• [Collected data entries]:

----------------

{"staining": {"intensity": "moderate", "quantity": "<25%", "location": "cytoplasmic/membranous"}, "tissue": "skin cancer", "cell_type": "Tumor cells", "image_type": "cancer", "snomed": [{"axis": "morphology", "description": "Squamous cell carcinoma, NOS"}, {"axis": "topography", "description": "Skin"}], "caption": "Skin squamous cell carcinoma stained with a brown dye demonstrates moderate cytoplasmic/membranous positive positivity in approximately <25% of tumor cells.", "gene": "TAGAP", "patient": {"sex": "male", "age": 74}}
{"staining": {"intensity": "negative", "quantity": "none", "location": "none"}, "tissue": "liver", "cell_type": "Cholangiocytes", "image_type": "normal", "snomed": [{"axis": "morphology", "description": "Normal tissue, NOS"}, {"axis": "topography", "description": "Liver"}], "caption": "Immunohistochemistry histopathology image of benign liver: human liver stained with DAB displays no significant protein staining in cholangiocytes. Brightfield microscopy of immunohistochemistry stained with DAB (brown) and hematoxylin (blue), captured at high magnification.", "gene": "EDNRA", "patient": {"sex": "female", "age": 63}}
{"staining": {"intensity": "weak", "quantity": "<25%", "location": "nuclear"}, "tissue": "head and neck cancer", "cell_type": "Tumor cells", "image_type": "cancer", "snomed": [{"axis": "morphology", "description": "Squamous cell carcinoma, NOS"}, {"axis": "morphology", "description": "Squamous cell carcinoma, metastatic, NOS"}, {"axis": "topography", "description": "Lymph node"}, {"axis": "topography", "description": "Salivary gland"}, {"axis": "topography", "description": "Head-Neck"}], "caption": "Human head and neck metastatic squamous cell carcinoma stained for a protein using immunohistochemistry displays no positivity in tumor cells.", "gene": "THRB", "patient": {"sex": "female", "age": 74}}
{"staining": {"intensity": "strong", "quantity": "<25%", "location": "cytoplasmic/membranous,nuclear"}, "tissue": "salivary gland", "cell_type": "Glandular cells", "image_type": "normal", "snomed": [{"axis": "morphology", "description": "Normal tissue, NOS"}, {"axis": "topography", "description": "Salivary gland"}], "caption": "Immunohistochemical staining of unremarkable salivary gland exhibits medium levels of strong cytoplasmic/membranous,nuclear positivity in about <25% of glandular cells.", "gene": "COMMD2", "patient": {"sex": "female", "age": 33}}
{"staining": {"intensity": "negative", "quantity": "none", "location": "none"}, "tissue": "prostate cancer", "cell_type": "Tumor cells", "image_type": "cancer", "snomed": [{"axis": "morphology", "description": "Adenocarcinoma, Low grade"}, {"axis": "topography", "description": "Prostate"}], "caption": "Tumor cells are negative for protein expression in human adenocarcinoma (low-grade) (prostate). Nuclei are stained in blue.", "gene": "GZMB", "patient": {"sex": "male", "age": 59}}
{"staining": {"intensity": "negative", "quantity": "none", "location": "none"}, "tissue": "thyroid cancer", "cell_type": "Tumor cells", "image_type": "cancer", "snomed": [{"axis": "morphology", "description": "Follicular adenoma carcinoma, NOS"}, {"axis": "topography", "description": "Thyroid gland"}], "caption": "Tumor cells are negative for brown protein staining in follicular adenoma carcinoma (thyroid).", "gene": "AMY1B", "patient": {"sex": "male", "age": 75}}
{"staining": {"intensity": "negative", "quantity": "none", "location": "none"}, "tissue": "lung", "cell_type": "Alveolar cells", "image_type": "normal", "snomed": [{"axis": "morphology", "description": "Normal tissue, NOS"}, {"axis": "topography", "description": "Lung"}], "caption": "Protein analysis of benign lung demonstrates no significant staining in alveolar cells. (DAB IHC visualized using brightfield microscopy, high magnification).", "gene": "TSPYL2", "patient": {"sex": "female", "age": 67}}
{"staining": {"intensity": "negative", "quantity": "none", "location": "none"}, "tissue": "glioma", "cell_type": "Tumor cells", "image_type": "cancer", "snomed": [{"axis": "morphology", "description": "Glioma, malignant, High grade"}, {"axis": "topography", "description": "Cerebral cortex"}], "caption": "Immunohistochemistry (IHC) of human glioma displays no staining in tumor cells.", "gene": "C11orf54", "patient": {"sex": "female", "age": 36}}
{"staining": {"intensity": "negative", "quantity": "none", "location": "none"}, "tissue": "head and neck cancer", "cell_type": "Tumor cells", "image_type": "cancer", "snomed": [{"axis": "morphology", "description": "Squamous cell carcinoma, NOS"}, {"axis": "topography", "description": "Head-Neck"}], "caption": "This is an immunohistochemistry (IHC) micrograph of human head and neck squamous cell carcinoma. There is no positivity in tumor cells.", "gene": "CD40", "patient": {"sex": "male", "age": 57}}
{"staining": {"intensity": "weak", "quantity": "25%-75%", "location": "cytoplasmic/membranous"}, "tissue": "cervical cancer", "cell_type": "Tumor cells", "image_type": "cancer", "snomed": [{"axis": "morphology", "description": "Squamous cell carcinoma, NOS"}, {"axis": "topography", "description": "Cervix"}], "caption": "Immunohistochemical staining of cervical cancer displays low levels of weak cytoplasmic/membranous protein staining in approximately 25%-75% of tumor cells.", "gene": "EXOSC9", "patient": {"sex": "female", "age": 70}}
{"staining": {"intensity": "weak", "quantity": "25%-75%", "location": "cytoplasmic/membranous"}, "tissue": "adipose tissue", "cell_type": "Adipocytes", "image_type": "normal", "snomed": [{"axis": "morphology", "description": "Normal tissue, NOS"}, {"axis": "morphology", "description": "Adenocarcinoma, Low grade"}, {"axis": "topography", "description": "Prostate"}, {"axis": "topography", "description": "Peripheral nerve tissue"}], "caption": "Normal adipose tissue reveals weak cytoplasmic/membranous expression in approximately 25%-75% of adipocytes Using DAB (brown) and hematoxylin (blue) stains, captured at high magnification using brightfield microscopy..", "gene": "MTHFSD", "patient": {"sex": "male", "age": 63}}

----------------

• [ACTION ITEM]: Wherever the string "Head" appears in the entries, copy that line.

• [THE ANSWER]:
{"staining": {"intensity": "weak", "quantity": "<25%", "location": "nuclear"}, "tissue": "head and neck cancer", "cell_type": "Tumor cells", "image_type": "cancer", "snomed": [{"axis": "morphology", "description": "Squamous cell carcinoma, NOS"}, {"axis": "morphology", "description": "Squamous cell carcinoma, metastatic, NOS"}, {"axis": "topography", "description": "Lymph node"}, {"axis": "topography", "description": "Salivary gland"}, {"axis": "topography", "description": "Head-Neck"}], "caption": "Human head and neck metastatic squamous cell carcinoma stained for a protein using immunohistochemistry displays no positivity in tumor cells.", "gene": "THRB", "patient": {"sex": "female", "age": 74}}
{"staining": {"intensity": "negative", "quantity": "none", "location": "none"}, "tissue": "head and neck cancer", "cell_type": "Tumor cells", "image_type": "cancer", "snomed": [{"axis": "morphology", "description": "Squamous cell carcinoma, NOS"}, {"axis": "topography", "description": "Head-Neck"}], "caption": "This is an immunohistochemistry (IHC) micrograph of human head and neck squamous cell carcinoma. There is no positivity in tumor cells.", "gene": "CD40", "patient": {"sex": "male", "age": 57}}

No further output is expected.